__Problem requirements__. The answer is all of the data repeated exactly, with each picture omitted.

__The data__.
[Start of Attachment]

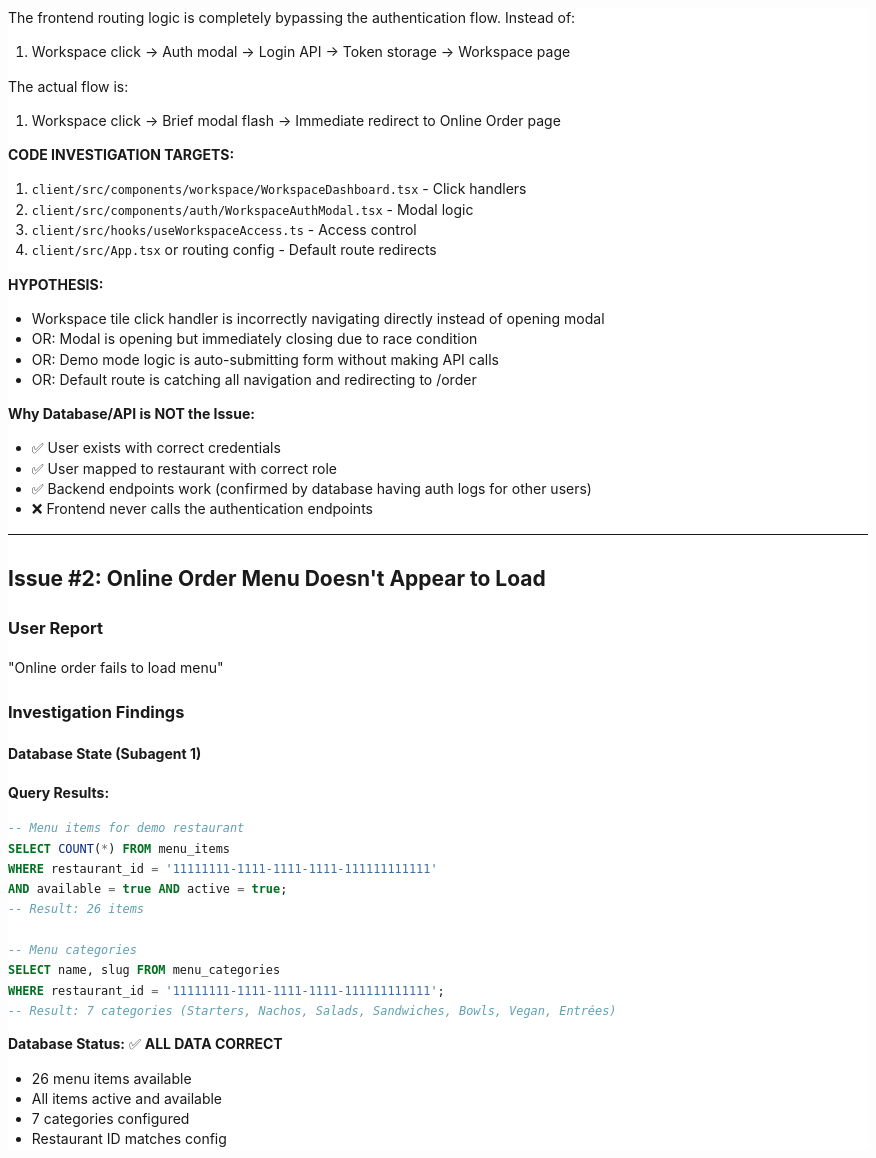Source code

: The frontend routing logic is completely bypassing the authentication flow. Instead of:
1. Workspace click → Auth modal → Login API → Token storage → Workspace page

The actual flow is:
1. Workspace click → Brief modal flash → Immediate redirect to Online Order page

**CODE INVESTIGATION TARGETS:**
1. `client/src/components/workspace/WorkspaceDashboard.tsx` - Click handlers
2. `client/src/components/auth/WorkspaceAuthModal.tsx` - Modal logic
3. `client/src/hooks/useWorkspaceAccess.ts` - Access control
4. `client/src/App.tsx` or routing config - Default route redirects

**HYPOTHESIS:**
- Workspace tile click handler is incorrectly navigating directly instead of opening modal
- OR: Modal is opening but immediately closing due to race condition
- OR: Demo mode logic is auto-submitting form without making API calls
- OR: Default route is catching all navigation and redirecting to /order

**Why Database/API is NOT the Issue:**
- ✅ User exists with correct credentials
- ✅ User mapped to restaurant with correct role
- ✅ Backend endpoints work (confirmed by database having auth logs for other users)
- ❌ Frontend never calls the authentication endpoints

---

## Issue #2: Online Order Menu Doesn't Appear to Load

### User Report
"Online order fails to load menu"

### Investigation Findings

#### Database State (Subagent 1)
**Query Results:**
```sql
-- Menu items for demo restaurant
SELECT COUNT(*) FROM menu_items
WHERE restaurant_id = '11111111-1111-1111-1111-111111111111'
AND available = true AND active = true;
-- Result: 26 items

-- Menu categories
SELECT name, slug FROM menu_categories
WHERE restaurant_id = '11111111-1111-1111-1111-111111111111';
-- Result: 7 categories (Starters, Nachos, Salads, Sandwiches, Bowls, Vegan, Entrées)
```

**Database Status:** ✅ **ALL DATA CORRECT**
- 26 menu items available
- All items active and available
- 7 categories configured
- Restaurant ID matches config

[End of Attachment]

__Task output__.
Source code

: The frontend routing logic is completely bypassing the authentication flow. Instead of:
1. Workspace click → Auth modal → Login API → Token storage → Workspace page

The actual flow is:
1. Workspace click → Brief modal flash → Immediate redirect to Online Order page

**CODE INVESTIGATION TARGETS:**
1. `client/src/components/workspace/WorkspaceDashboard.tsx` - Click handlers
2. `client/src/components/auth/WorkspaceAuthModal.tsx` - Modal logic
3. `client/src/hooks/useWorkspaceAccess.ts` - Access control
4. `client/src/App.tsx` or routing config - Default route redirects

**HYPOTHESIS:**
- Workspace tile click handler is incorrectly navigating directly instead of opening modal
- OR: Modal is opening but immediately closing due to race condition
- OR: Demo mode logic is auto-submitting form without making API calls
- OR: Default route is catching all navigation and redirecting to /order

**Why Database/API is NOT the Issue:**
- ✅ User exists with correct credentials
- ✅ User mapped to restaurant with correct role
- ✅ Backend endpoints work (confirmed by database having auth logs for other users)
- ❌ Frontend never calls the authentication endpoints

---

## Issue #2: Online Order Menu Doesn't Appear to Load

### User Report
"Online order fails to load menu"

### Investigation Findings

#### Database State (Subagent 1)
**Query Results:**
```sql
-- Menu items for demo restaurant
SELECT COUNT(*) FROM menu_items
WHERE restaurant_id = '11111111-1111-1111-1111-111111111111'
AND available = true AND active = true;
-- Result: 26 items

-- Menu categories
SELECT name, slug FROM menu_categories
WHERE restaurant_id = '11111111-1111-1111-1111-111111111111';
-- Result: 7 categories (Starters, Nachos, Salads, Sandwiches, Bowls, Vegan, Entrées)
```

**Database Status:** ✅ **ALL DATA CORRECT**
- 26 menu items available
- All items active and available
- 7 categories configured
- Restaurant ID matches config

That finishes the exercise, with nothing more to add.